Task material: Begin

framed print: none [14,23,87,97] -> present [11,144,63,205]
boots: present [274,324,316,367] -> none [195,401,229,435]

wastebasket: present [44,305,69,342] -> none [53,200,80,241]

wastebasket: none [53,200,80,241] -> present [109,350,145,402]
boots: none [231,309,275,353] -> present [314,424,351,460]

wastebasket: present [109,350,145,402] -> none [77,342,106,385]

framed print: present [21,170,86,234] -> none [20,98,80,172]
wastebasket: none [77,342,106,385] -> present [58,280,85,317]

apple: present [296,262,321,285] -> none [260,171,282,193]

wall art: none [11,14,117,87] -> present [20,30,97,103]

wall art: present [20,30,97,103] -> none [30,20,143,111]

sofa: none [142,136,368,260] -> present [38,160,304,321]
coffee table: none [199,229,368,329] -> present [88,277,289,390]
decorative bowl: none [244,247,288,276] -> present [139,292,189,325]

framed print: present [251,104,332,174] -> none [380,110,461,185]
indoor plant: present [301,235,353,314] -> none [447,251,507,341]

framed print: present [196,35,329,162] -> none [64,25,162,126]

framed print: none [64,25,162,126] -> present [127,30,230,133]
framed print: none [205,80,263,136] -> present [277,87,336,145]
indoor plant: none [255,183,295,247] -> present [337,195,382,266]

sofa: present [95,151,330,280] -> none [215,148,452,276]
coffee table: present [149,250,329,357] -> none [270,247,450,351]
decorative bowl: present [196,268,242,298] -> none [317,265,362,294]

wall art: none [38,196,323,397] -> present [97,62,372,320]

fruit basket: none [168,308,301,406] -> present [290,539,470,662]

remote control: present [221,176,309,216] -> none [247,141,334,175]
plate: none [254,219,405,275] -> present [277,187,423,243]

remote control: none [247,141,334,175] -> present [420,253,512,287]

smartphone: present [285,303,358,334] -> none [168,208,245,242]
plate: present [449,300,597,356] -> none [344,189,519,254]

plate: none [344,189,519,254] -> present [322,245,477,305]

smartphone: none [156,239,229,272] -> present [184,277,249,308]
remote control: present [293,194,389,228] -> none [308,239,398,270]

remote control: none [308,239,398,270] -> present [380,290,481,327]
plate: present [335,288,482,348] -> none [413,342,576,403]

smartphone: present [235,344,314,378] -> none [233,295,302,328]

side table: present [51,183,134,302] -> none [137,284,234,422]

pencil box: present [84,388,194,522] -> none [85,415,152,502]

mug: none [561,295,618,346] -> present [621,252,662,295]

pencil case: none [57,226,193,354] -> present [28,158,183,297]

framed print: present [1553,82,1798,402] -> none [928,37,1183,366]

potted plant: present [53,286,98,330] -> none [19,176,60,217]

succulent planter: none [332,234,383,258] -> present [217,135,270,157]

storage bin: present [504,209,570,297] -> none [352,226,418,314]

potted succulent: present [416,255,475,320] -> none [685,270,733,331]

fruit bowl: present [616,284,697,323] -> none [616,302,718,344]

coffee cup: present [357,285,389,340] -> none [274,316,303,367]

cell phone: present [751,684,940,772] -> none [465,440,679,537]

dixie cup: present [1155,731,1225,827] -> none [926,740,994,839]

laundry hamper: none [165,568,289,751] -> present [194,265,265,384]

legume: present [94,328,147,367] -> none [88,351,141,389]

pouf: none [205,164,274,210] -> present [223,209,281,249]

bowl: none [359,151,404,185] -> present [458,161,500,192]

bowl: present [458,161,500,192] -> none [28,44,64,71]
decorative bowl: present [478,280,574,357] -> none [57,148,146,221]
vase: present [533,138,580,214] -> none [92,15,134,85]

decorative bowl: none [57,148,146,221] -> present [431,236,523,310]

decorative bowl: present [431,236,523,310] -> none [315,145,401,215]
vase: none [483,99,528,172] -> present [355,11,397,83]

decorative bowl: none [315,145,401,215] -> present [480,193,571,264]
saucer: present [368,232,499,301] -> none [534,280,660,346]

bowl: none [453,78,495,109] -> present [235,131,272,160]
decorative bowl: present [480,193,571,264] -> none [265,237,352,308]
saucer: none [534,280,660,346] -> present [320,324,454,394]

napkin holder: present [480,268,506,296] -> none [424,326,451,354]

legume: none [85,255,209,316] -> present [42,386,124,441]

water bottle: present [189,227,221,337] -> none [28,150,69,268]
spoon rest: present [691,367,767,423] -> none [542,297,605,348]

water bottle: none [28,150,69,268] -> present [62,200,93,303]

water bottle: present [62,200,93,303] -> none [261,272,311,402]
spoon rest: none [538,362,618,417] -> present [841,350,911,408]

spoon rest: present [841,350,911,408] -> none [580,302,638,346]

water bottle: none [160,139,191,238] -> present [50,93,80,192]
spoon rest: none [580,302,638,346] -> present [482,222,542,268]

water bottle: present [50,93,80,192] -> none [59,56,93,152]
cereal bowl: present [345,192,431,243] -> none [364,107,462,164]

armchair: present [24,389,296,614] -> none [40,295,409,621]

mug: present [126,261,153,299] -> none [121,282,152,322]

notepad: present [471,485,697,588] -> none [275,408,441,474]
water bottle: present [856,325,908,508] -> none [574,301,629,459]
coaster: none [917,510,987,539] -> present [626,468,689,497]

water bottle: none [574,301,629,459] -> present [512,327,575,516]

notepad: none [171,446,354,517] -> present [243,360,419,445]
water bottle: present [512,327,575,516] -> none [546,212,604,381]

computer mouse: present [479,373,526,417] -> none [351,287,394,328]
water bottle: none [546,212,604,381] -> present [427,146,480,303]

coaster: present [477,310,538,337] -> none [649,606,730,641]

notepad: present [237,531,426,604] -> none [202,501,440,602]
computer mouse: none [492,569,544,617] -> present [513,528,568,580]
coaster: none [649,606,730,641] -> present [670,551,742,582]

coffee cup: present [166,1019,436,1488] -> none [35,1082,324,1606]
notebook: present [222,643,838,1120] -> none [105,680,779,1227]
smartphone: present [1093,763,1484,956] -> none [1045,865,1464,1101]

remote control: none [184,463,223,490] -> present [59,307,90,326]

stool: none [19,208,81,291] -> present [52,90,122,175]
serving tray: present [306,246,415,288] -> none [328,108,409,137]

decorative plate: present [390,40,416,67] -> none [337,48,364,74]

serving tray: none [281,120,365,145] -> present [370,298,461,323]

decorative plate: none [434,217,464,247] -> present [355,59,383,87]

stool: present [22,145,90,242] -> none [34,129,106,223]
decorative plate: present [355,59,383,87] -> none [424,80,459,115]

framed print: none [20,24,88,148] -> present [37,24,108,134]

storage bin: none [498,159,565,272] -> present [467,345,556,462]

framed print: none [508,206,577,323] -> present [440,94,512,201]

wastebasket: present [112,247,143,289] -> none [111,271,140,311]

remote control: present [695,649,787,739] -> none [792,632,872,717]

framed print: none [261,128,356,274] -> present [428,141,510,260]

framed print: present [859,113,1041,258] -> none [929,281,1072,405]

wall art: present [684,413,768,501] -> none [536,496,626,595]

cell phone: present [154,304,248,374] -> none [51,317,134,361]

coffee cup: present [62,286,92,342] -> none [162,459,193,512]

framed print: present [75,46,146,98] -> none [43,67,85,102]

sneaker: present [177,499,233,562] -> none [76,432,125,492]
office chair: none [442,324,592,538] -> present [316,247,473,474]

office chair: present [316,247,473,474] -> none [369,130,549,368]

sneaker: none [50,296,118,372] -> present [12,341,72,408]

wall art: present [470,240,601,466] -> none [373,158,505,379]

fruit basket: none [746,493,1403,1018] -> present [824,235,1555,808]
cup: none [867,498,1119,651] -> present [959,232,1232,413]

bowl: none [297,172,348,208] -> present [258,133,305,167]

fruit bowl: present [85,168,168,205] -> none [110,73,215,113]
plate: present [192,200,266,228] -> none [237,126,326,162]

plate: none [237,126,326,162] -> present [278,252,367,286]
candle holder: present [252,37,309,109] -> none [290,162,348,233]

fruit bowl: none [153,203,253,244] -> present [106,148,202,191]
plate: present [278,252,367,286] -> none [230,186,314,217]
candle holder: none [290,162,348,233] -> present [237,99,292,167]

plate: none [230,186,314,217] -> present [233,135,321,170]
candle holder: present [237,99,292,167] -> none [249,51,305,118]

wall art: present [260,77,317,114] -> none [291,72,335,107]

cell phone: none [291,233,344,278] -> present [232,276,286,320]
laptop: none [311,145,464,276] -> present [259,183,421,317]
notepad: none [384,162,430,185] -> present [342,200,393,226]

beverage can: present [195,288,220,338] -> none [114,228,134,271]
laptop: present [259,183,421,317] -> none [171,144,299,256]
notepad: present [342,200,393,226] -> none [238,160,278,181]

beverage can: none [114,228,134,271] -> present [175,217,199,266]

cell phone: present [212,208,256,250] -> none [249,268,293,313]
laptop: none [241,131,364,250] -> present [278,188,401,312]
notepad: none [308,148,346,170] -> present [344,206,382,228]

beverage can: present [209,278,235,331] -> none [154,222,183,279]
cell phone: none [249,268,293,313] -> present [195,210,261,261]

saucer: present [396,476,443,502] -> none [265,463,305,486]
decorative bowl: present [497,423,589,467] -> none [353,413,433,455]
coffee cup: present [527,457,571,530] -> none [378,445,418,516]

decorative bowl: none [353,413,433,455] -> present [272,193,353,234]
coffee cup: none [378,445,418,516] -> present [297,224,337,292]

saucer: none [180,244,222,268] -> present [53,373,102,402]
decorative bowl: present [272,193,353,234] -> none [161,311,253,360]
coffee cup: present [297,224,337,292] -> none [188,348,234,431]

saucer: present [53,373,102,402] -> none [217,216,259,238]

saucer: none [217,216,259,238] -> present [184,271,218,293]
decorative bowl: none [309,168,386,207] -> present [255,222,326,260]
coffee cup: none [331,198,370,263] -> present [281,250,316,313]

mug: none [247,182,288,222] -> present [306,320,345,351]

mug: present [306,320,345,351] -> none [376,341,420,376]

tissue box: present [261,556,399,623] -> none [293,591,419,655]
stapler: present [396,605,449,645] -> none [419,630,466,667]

Task material: End

-- To do --
In the entries above, the lines between the one holding "cell phone: none [291,233,344,278]" and the one holding "beverage can: none", inclusive, are to be printed exactly as written, and those alone.

-- Problem solution --
cell phone: none [291,233,344,278] -> present [232,276,286,320]
laptop: none [311,145,464,276] -> present [259,183,421,317]
notepad: none [384,162,430,185] -> present [342,200,393,226]

beverage can: present [195,288,220,338] -> none [114,228,134,271]
laptop: present [259,183,421,317] -> none [171,144,299,256]
notepad: present [342,200,393,226] -> none [238,160,278,181]

beverage can: none [114,228,134,271] -> present [175,217,199,266]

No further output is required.